(Structured diff data)
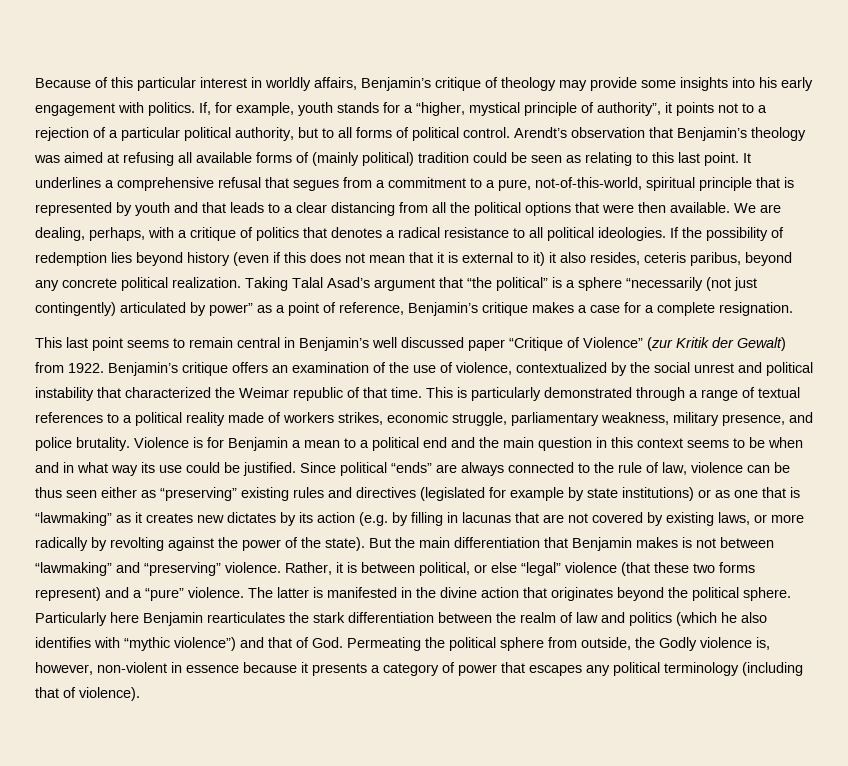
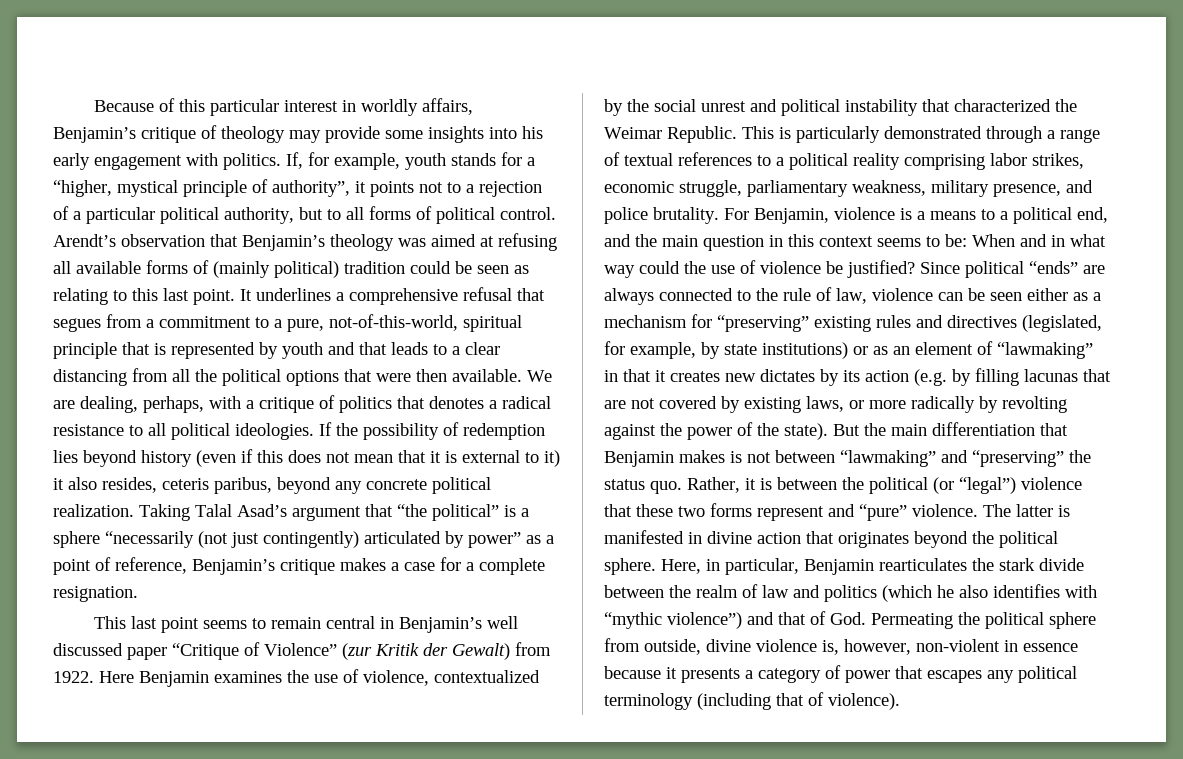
[108,362,386,376] Benjamin’s critique offers an examination of -> [99,671,282,687] Here Benjamin examines
[293,387,422,401] republic of that time. -> [667,126,737,143] Republic.
[228,412,334,423] made of workers -> [904,153,1027,170] comprising labor
[134,437,447,451] Violence is for Benjamin a mean to a political end -> [724,207,1108,224] For Benjamin, violence is a means to a political end,
[749,437,803,448] be when -> [945,234,1015,247] be: When
[141,462,296,476] its use could be justified. -> [639,260,915,278] could the use of violence be justified?
[35,487,62,498] thus -> (985, 294) none
(156, 494) none -> [1093,292,1101,301] [604,314,712,328] a mechanism for
[420,487,564,501] (legislated for example -> [1022,315,1102,332] [604,341,696,359] (legislated, for example,
[734,487,800,498] [35,512,131,526] one that is “lawmaking” as -> [893,341,1093,359] [604,369,651,382] an element of “lawmaking” in that
[447,512,458,523] in -> (1019, 377) none
[225,562,281,573] violence. -> [1069,450,1091,463] [604,479,682,494] the status quo.
[419,562,755,576] [35,587,142,601] political, or else “legal” violence (that these two forms represent) and a -> [842,477,1082,494] [604,503,855,521] the political (or “legal”) violence that these two forms represent and
[416,587,436,598] the -> (702, 538) none
[35,612,139,626] Particularly here -> [661,558,799,575] Here, in particular,
[348,612,434,623] differentiation -> [1039,558,1084,571] divide
[635,637,697,651] the Godly -> [706,639,751,652] divine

Task brief :: Every record above must be copied exactly, and no picture may appear in the copy.

Your solution ::
[108,362,386,376] Benjamin’s critique offers an examination of -> [99,671,282,687] Here Benjamin examines
[293,387,422,401] republic of that time. -> [667,126,737,143] Republic.
[228,412,334,423] made of workers -> [904,153,1027,170] comprising labor
[134,437,447,451] Violence is for Benjamin a mean to a political end -> [724,207,1108,224] For Benjamin, violence is a means to a political end,
[749,437,803,448] be when -> [945,234,1015,247] be: When
[141,462,296,476] its use could be justified. -> [639,260,915,278] could the use of violence be justified?
[35,487,62,498] thus -> (985, 294) none
(156, 494) none -> [1093,292,1101,301] [604,314,712,328] a mechanism for
[420,487,564,501] (legislated for example -> [1022,315,1102,332] [604,341,696,359] (legislated, for example,
[734,487,800,498] [35,512,131,526] one that is “lawmaking” as -> [893,341,1093,359] [604,369,651,382] an element of “lawmaking” in that
[447,512,458,523] in -> (1019, 377) none
[225,562,281,573] violence. -> [1069,450,1091,463] [604,479,682,494] the status quo.
[419,562,755,576] [35,587,142,601] political, or else “legal” violence (that these two forms represent) and a -> [842,477,1082,494] [604,503,855,521] the political (or “legal”) violence that these two forms represent and
[416,587,436,598] the -> (702, 538) none
[35,612,139,626] Particularly here -> [661,558,799,575] Here, in particular,
[348,612,434,623] differentiation -> [1039,558,1084,571] divide
[635,637,697,651] the Godly -> [706,639,751,652] divine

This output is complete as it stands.